In 1919, Nguyen Ai Quoc was a 29-year-old Vietnamese activist who emigrated to France. At the Paris Peace Conference, at the end of which the Treaty of Versailles will be signed, and the League of Nations (future UN) created, he writes with four comrades a manifesto for the American president, Woodrow Wilson, asking him to support the independence of Indochina, a French colony. The letter, addressed to US Secretary of State Robert Lansing, remains unanswered.

The young nationalist then engages in revolutionary communism. Fifty-six years later, the war between South Vietnam, supported by the United States, and the troops of Nguyen Ai Quo, now Ho Chi Minh, claimed the lives of 58,000 Americans and more than 1 million Vietnamese soldiers .

Missing key sinks the “Titanic”

This forgotten key on the ground could have saved the Titanic, because it led to the supply of binoculars which would have prevented the sinking./The Irish Sun  

On the night of April 14, 1912, the Titanic struck an iceberg southeast of Newfoundland, off Canada, during its inaugural crossing between the British port of Southampton and New York in the United States. The liner, reputed to be unsinkable, sinks in the freezing waters of the North Atlantic and 1,500 passengers perish. A single pair of binoculars might have avoided the sinking, but it was locked up. The fault of officer David Blair, 37.

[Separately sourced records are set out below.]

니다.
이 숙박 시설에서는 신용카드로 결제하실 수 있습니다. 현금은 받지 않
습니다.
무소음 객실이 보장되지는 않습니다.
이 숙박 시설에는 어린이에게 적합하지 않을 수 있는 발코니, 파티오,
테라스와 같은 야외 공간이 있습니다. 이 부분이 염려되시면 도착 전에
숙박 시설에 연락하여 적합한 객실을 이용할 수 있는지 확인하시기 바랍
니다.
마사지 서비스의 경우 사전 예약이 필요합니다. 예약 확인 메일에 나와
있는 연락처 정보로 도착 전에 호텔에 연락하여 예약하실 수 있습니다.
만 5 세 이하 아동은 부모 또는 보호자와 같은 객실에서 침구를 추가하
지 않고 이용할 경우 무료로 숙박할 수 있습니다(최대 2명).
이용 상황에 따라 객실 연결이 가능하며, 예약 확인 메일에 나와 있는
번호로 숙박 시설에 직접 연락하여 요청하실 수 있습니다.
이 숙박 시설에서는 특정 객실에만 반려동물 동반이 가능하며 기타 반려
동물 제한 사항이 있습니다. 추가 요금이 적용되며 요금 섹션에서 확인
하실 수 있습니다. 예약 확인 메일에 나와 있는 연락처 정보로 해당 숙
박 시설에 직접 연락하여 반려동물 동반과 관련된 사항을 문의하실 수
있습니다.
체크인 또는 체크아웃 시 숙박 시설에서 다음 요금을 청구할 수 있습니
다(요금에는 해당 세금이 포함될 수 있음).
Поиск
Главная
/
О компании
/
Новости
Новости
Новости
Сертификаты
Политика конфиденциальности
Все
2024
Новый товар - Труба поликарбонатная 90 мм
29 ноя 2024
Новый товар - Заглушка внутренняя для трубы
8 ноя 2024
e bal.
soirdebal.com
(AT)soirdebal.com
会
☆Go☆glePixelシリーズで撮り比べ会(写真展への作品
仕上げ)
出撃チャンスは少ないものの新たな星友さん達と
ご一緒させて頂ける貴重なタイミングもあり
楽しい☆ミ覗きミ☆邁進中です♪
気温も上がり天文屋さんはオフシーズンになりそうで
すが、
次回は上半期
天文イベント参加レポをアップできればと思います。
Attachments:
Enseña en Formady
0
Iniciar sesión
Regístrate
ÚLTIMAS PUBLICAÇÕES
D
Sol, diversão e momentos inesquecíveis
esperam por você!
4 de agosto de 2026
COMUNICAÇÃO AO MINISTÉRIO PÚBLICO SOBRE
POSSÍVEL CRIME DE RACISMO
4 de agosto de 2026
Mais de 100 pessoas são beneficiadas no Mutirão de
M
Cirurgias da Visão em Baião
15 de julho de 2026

"A few days before the Titanic's departure, Mr. Blair had to leave the ship, a decision that probably saved his life," said Alan Aldridge, of the house of Henry Aldridge & Son during the auction of the famous key, in 2007. But, in his haste, he took the key and did not give it to his replacement, Charles Lightoller. He did not realize this until after the departure of the liner and kept it as a souvenir. "

If Lightoller had the key, he probably could have accessed binoculars and saved the Titanic. Even if the causes of the shipwreck are many, this oversight may have precipitated it. During the 1912 American investigation, Frederick Fleet, one of the boat's lookouts, said that binoculars would have made it possible to see and avoid the iceberg.

Three words precipitate the fall of the Berlin Wall

Caught off guard, the government spokesperson will improvise a response that will accelerate the fall of the Berlin Wall./Image Source / Getty / iStock  

This is called making a dumpling. When he began his press conference on November 9, 1989, the spokesman for the East German government, Günter Schabowski, did not imagine that three unfortunate words would lead to the fall of the Berlin Wall a few hours later. Member of the United Socialist Party of Germany, which then heads the GDR, he announces at 6:57 pm, at the end of the conference, that a new law allows East Germans to travel freely.

" From when ? Asked a West German journalist. Caught off guard and ill-prepared by his superiors, Schabowski replied: "As far as I know ... immediately, without delay! As soon as these three words were spoken, Berliners flocked en masse to the checkpoints between the east and the west of the city.

At 11:30 p.m., border guards can no longer contain the crowd, and the authorities give orders to open the doors. During the night and the following days, thousands of East Germans crossed the wall that had divided Berlin for more than twenty-eight years, paving the way for the reunification of Germany a year later.